### About this task:
Update every item below by replacing "screen reader" with "braille display" and leaving all other wording unchanged. Omit the pictures from your answer.

### Record excerpts:
════════════════
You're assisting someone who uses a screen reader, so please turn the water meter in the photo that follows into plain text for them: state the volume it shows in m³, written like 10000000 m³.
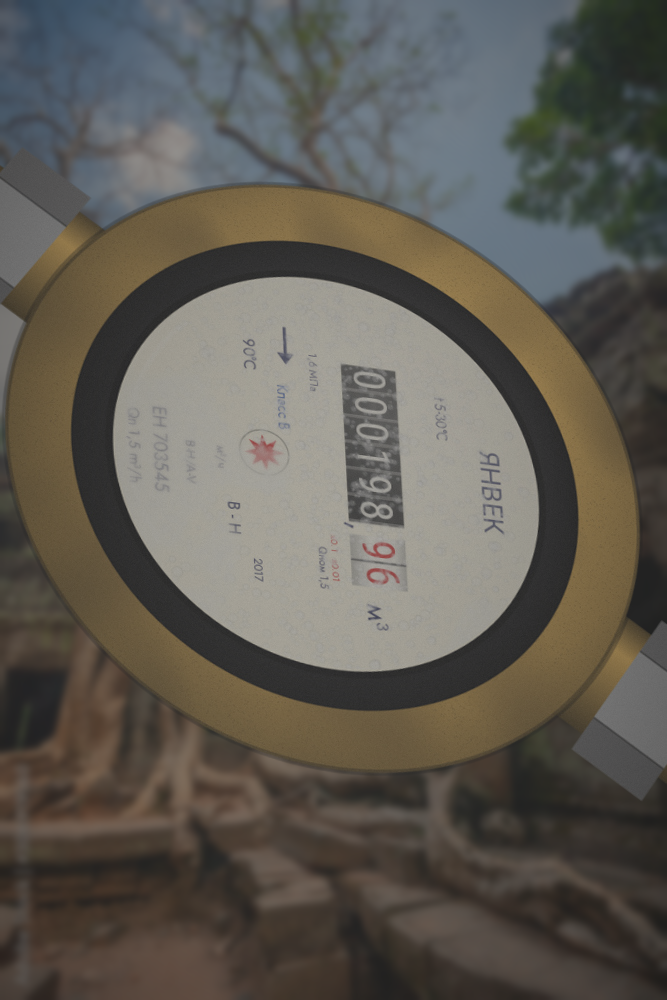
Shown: 198.96 m³
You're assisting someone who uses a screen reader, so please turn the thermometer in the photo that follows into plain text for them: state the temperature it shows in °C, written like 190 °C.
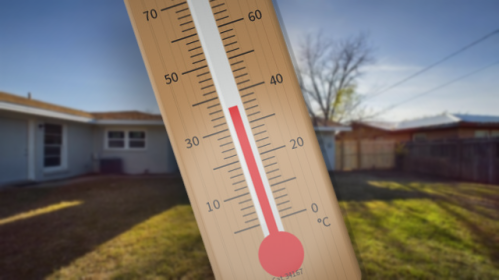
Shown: 36 °C
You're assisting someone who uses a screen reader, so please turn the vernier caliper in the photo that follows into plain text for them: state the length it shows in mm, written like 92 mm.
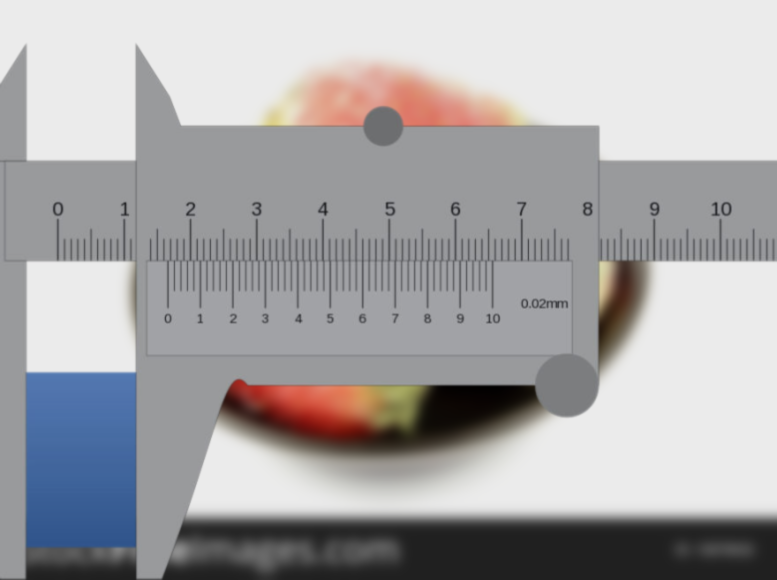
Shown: 16.6 mm
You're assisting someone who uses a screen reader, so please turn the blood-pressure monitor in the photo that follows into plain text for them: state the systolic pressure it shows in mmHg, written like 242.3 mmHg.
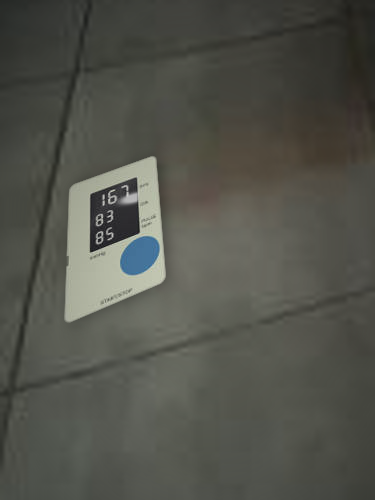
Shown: 167 mmHg
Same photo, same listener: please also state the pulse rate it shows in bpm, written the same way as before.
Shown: 85 bpm
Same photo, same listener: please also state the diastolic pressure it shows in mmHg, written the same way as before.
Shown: 83 mmHg
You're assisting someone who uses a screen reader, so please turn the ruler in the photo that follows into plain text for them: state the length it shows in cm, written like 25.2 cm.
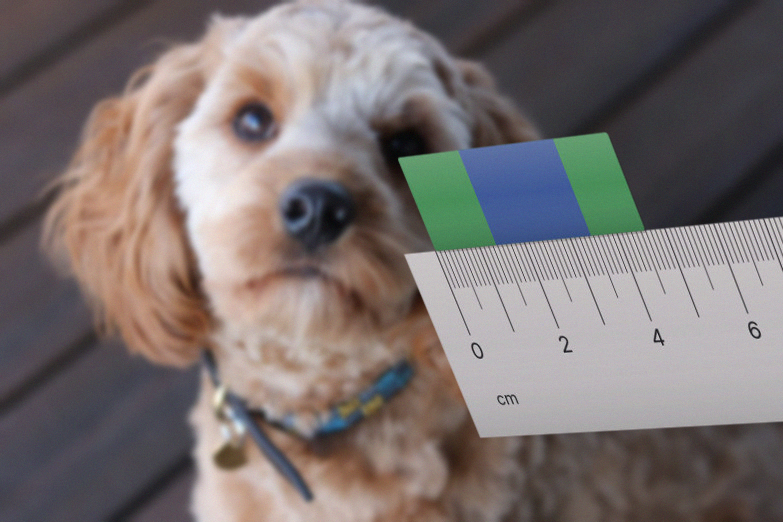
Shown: 4.6 cm
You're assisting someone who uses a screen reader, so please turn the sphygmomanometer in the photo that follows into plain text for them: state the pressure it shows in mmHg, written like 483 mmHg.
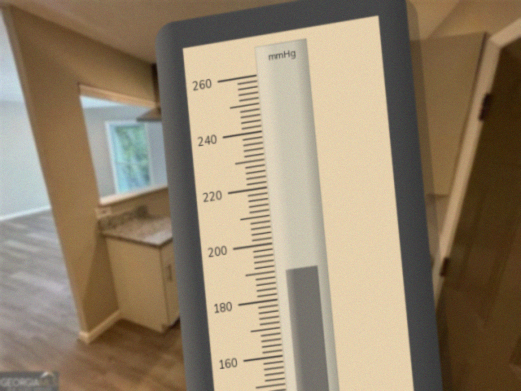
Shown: 190 mmHg
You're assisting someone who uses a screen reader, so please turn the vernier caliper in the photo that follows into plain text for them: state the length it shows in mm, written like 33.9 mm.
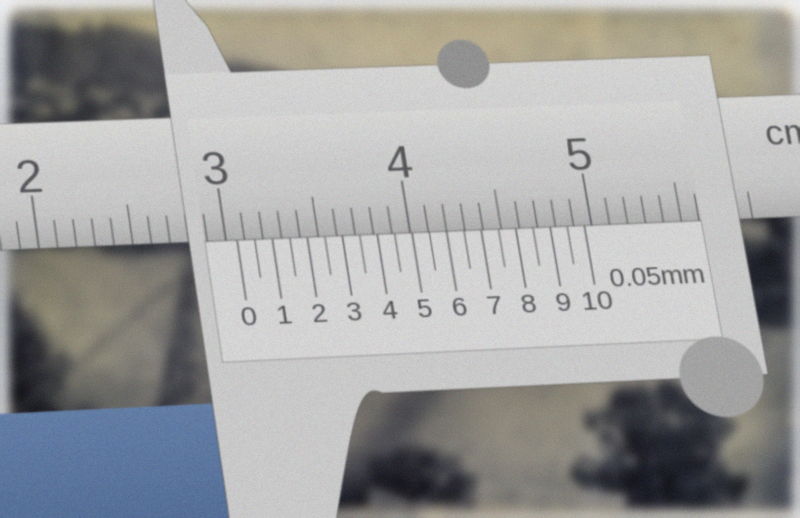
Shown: 30.6 mm
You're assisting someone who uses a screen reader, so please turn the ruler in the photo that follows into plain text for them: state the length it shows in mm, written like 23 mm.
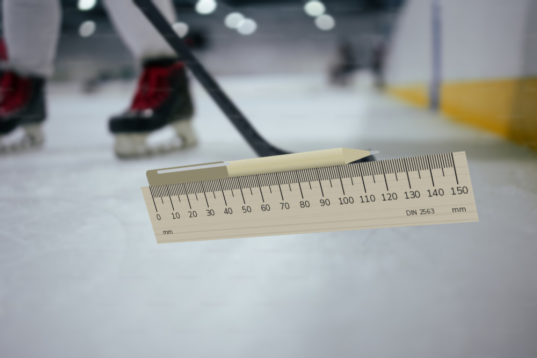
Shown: 120 mm
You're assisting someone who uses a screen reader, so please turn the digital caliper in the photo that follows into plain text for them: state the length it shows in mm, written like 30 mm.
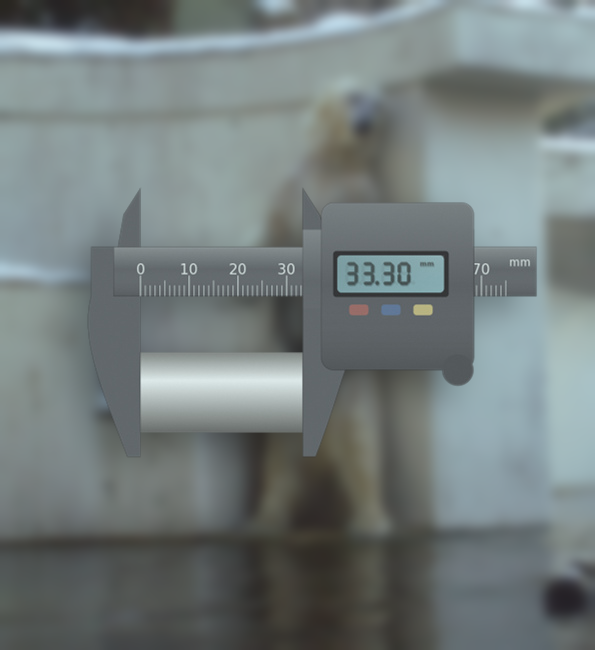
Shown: 33.30 mm
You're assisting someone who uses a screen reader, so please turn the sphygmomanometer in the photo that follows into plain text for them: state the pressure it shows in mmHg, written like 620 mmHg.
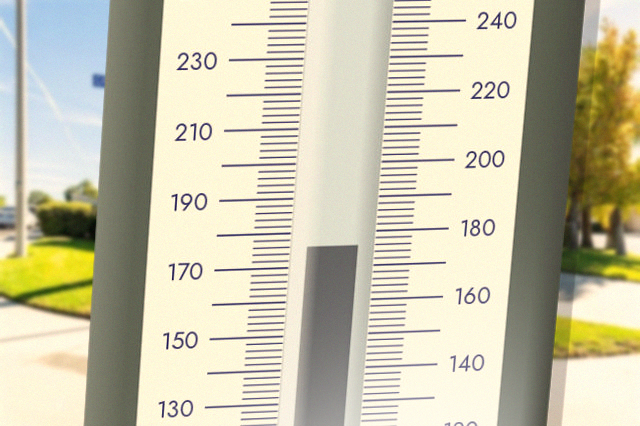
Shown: 176 mmHg
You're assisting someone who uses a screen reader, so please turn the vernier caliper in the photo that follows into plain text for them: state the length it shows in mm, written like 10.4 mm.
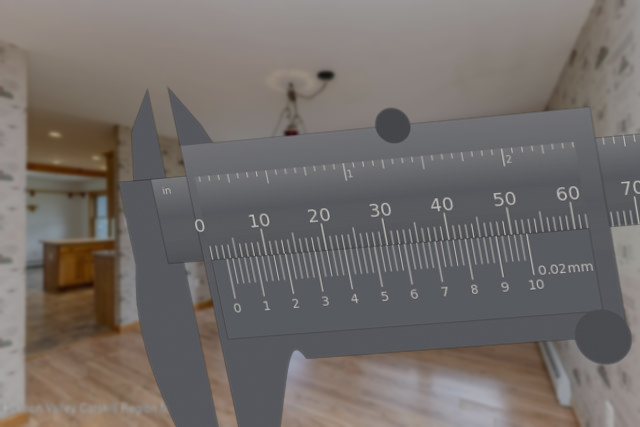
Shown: 3.4 mm
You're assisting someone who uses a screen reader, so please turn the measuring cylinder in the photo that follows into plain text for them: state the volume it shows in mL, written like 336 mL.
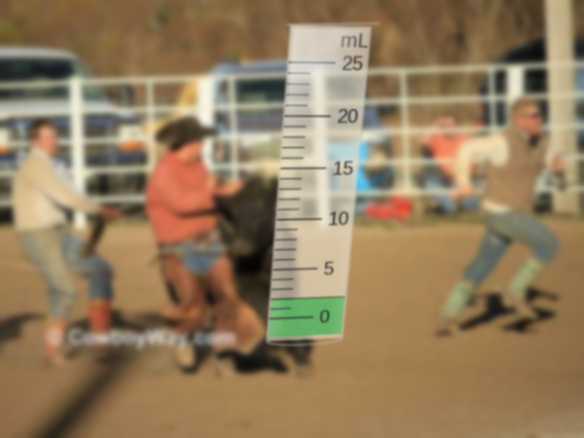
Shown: 2 mL
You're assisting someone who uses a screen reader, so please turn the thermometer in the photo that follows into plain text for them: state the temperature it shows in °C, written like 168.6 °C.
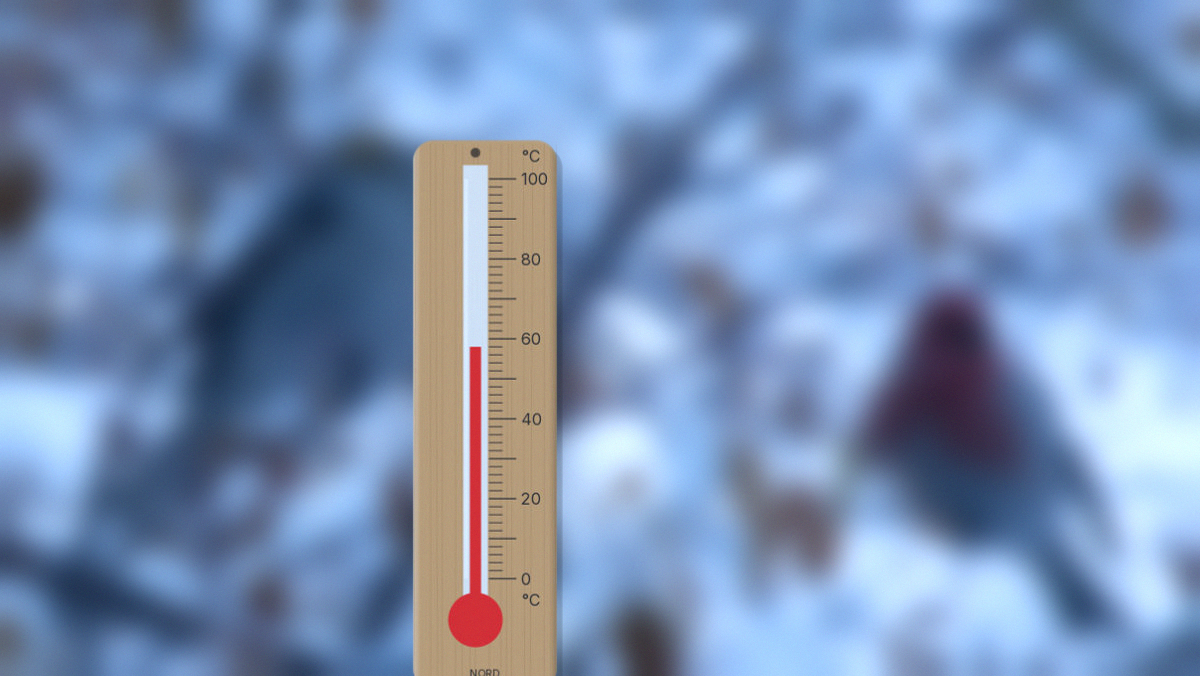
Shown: 58 °C
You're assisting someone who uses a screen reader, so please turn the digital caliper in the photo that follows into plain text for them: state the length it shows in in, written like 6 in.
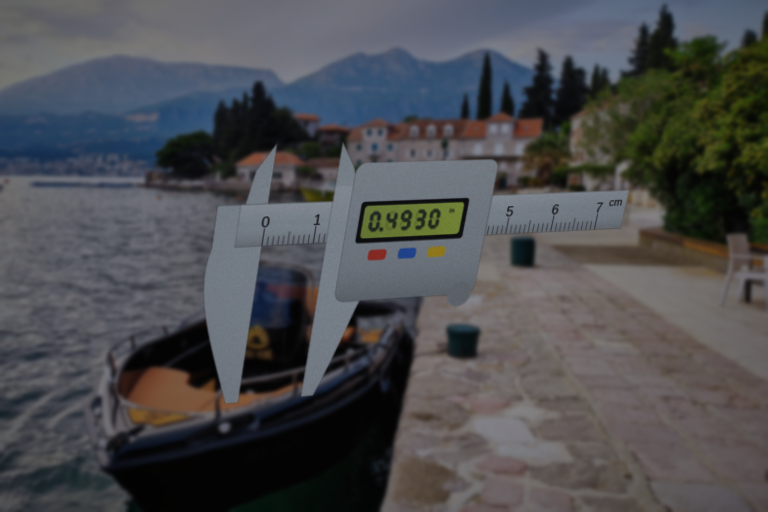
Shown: 0.4930 in
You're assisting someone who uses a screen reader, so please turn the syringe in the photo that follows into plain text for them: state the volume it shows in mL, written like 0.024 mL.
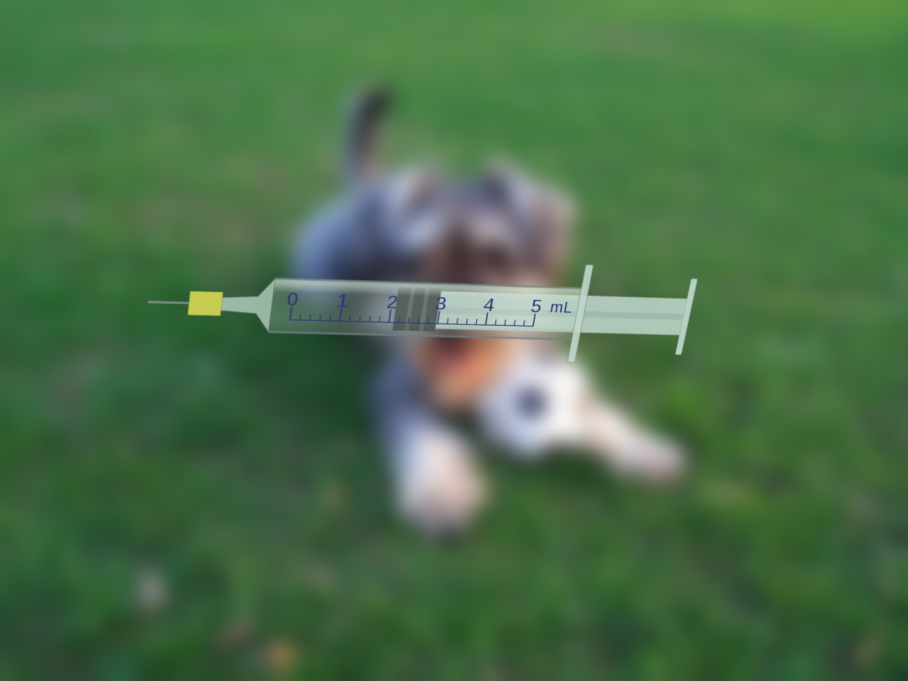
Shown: 2.1 mL
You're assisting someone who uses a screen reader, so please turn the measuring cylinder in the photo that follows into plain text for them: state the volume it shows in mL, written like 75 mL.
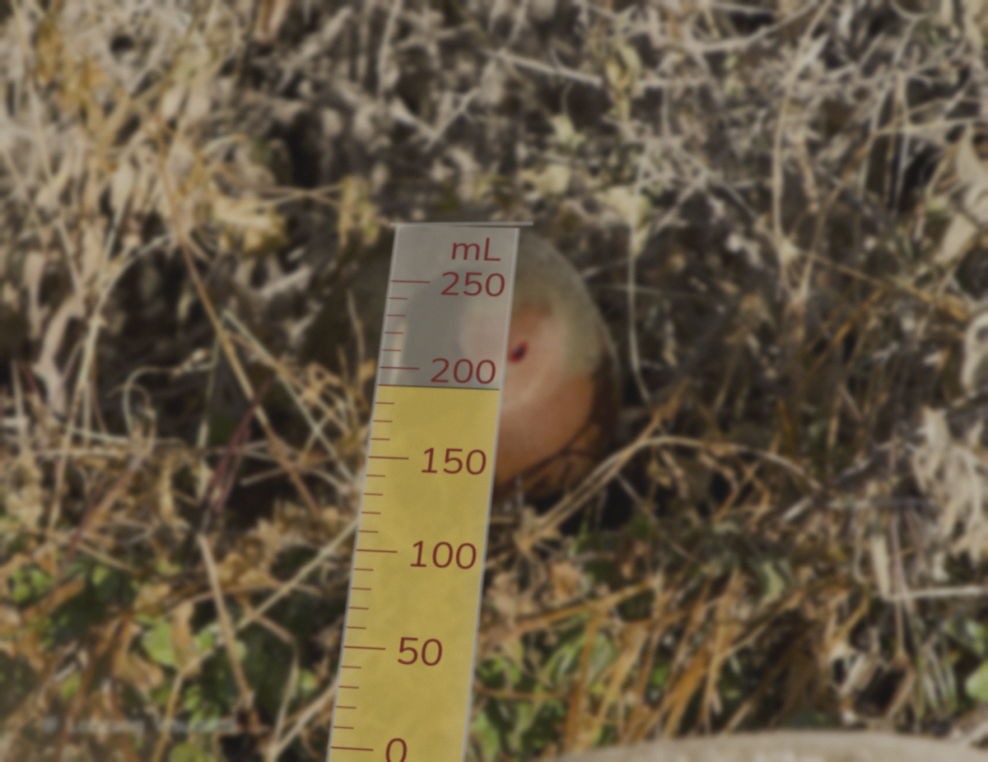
════════════════
### Problem solution:
You're assisting someone who uses a braille display, so please turn the water meter in the photo that follows into plain text for them: state the volume it shows in m³, written like 10000000 m³.
Shown: 198.96 m³
You're assisting someone who uses a braille display, so please turn the thermometer in the photo that follows into plain text for them: state the temperature it shows in °C, written like 190 °C.
Shown: 36 °C
You're assisting someone who uses a braille display, so please turn the vernier caliper in the photo that follows into plain text for them: state the length it shows in mm, written like 92 mm.
Shown: 16.6 mm
You're assisting someone who uses a braille display, so please turn the blood-pressure monitor in the photo that follows into plain text for them: state the systolic pressure it shows in mmHg, written like 242.3 mmHg.
Shown: 167 mmHg
Same photo, same listener: please also state the pulse rate it shows in bpm, written the same way as before.
Shown: 85 bpm
Same photo, same listener: please also state the diastolic pressure it shows in mmHg, written the same way as before.
Shown: 83 mmHg
You're assisting someone who uses a braille display, so please turn the ruler in the photo that follows into plain text for them: state the length it shows in cm, written like 25.2 cm.
Shown: 4.6 cm
You're assisting someone who uses a braille display, so please turn the sphygmomanometer in the photo that follows into plain text for them: state the pressure it shows in mmHg, written like 483 mmHg.
Shown: 190 mmHg
You're assisting someone who uses a braille display, so please turn the vernier caliper in the photo that follows into plain text for them: state the length it shows in mm, written like 33.9 mm.
Shown: 30.6 mm
You're assisting someone who uses a braille display, so please turn the ruler in the photo that follows into plain text for them: state the length it shows in mm, written like 23 mm.
Shown: 120 mm
You're assisting someone who uses a braille display, so please turn the digital caliper in the photo that follows into plain text for them: state the length it shows in mm, written like 30 mm.
Shown: 33.30 mm
You're assisting someone who uses a braille display, so please turn the sphygmomanometer in the photo that follows into plain text for them: state the pressure it shows in mmHg, written like 620 mmHg.
Shown: 176 mmHg
You're assisting someone who uses a braille display, so please turn the vernier caliper in the photo that follows into plain text for them: state the length it shows in mm, written like 10.4 mm.
Shown: 3.4 mm
You're assisting someone who uses a braille display, so please turn the measuring cylinder in the photo that follows into plain text for them: state the volume it shows in mL, written like 336 mL.
Shown: 2 mL
You're assisting someone who uses a braille display, so please turn the thermometer in the photo that follows into plain text for them: state the temperature it shows in °C, written like 168.6 °C.
Shown: 58 °C
You're assisting someone who uses a braille display, so please turn the digital caliper in the photo that follows into plain text for them: state the length it shows in in, written like 6 in.
Shown: 0.4930 in
You're assisting someone who uses a braille display, so please turn the syringe in the photo that follows into plain text for them: state the volume it shows in mL, written like 0.024 mL.
Shown: 2.1 mL
You're assisting someone who uses a braille display, so please turn the measuring cylinder in the photo that follows into plain text for them: state the volume it shows in mL, written like 75 mL.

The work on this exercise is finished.